Past research shows that large language models are capable of generating textof people, including those who identify as Black, women, people with disabilities, and Muslims. Since 90 percent of students who attend schools that work with Charter School Growth Fund identify as people of color, Connell says, “having a human in the loop is even more important, because it can pretty quickly generate content that is not OK to put in front of kids.”
April Goble, executive director of charter school group KIPP Chicago, which has many students who are people of color, says understanding the risk tied to integrating AI into schools and classrooms is an important issue for those trying to ensure AI helps rather than harms students. AI has “a history of bias against the communities we serve,” she says.
Last week, the American Federation of Teachers, a labor union for educators, created a committee to develop best practices for teachers using AI, with guidelines due out in December. Its president, Randi Weingarten, says that although educators can learn to harness the strength of AI and teach kids how to benefit too, the technology shouldn’t replace teachers and should be subject to regulation to ensure accuracy, equity, and accessibility. “Generative AI is the ‘next big thing’ in our classrooms, but developers need a set of checks and balances so it doesn’t become our next big problem.”

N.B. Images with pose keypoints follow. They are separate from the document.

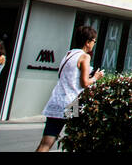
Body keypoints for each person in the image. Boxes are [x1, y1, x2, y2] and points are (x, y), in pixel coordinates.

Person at [37, 24, 103, 152]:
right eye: (94, 41)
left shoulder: (69, 54)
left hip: (56, 100)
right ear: (87, 42)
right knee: (79, 137)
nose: (94, 44)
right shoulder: (85, 56)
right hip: (72, 102)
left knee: (46, 142)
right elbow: (84, 83)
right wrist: (96, 77)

It’s too early to know much about how teachers’ use of generative text affects students and what they can achieve. Vincent Aleven, co-editor of an AI in education research journal and a professor at Carnegie Mellon University worries about teachers assigning nuanced tasks to language models like grading or how to address student behavior problems where knowledge about a particular student can be important. “Teachers know their students. A language model does not,” he says. He also worries about teachers growing overly reliant on language models and passing on information to students without questioning the output.
Shana White, a former teacher who leads a tech justice and ethics project at the Kapor Center, a nonprofit focused on closing equity gaps in technology, says teachers must learn not to take what AI gives them at face value. During a training session with Oakland Unified School District educators this summer, teachers using ChatGPT to make lesson plans discovered errors in its output, including text unfit for a sixth grade classroom and inaccurate translations of teaching material from English to Spanish or Vietnamese.

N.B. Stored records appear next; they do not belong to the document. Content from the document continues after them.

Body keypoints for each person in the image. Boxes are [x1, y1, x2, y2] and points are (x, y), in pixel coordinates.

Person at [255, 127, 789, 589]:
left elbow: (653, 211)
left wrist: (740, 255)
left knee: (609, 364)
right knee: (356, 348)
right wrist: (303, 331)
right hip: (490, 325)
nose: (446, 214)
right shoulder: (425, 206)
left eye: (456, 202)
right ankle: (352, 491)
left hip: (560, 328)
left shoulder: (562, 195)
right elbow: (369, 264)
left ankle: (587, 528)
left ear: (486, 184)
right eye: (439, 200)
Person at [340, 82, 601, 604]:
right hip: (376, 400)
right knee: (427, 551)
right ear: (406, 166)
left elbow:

Due to a lack of resources and relevant teaching material, some Black and Latino teachers may favor generative AI use in the classroom, says Antavis Spells, a principal in residence at a KIPP Chicago school who started using MagicSchool AI six weeks ago. He isn’t worried about teachers growing overly reliant on language models. He’s happy with how the tool saves him time and lets him feel more present and less preoccupied at his daughter’s sporting events, but also with how he can quickly generate content that gives students a sense of belonging.
In one instance three weeks ago, Spells got a text message from a parent making a collage for her son’s birthday who asked him to share a few words. With a handful of adjectives to describe him, Spells responded to the message with a custom version of the student’s favorite song, “Put On,” by Young Jeezy and Kanye West.
“I sent that to the parent and she sent me back crying emojis,” Spells says. “Just to see the joy that it brought to a family … and it probably took me less than 60 seconds to do that.” KIPP Chicago plans to begin getting feedback from parents and rolling out use of MagicSchool to more teachers in October.